Stored data entries
┄┄┄┄┄┄┄┄┄┄┄┄┄┄┄┄┄┄┄┄
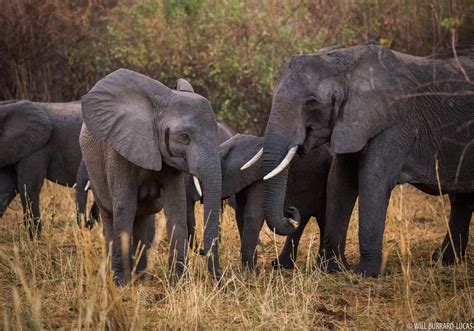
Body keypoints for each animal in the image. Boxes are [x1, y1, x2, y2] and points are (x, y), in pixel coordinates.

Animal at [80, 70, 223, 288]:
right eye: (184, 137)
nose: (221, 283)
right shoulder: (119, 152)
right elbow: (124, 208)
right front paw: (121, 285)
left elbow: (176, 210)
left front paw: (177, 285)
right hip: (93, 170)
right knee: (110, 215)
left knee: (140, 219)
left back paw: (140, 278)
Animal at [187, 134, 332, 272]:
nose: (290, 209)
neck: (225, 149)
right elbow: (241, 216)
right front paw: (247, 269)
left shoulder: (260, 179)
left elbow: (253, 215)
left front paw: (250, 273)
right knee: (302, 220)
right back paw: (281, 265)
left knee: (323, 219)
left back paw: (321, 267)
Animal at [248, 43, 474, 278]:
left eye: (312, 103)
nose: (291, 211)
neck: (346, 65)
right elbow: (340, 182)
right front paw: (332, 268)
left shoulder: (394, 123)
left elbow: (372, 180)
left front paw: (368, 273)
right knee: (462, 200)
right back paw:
┄┄┄┄┄┄┄┄┄┄┄┄┄┄┄┄┄┄┄┄
> **Task goal**: Word-for-word repeat, images excluded: return all the data.

> **Answer section**:
Body keypoints for each animal in the image. Boxes are [x1, y1, x2, y2] and points are (x, y), in pixel coordinates.

Animal at [80, 70, 223, 288]:
right eye: (184, 137)
nose: (221, 283)
right shoulder: (119, 152)
right elbow: (124, 208)
right front paw: (121, 285)
left elbow: (176, 210)
left front paw: (177, 285)
right hip: (93, 170)
right knee: (110, 215)
left knee: (140, 219)
left back paw: (140, 278)
Animal at [187, 134, 332, 272]:
nose: (290, 209)
neck: (225, 149)
right elbow: (241, 216)
right front paw: (247, 269)
left shoulder: (260, 179)
left elbow: (253, 215)
left front paw: (250, 273)
right knee: (302, 220)
right back paw: (281, 265)
left knee: (323, 219)
left back paw: (321, 267)
Animal at [248, 43, 474, 278]:
left eye: (312, 103)
nose: (291, 211)
neck: (346, 65)
right elbow: (340, 182)
right front paw: (332, 268)
left shoulder: (394, 123)
left elbow: (372, 180)
left front paw: (368, 273)
right knee: (462, 200)
right back paw:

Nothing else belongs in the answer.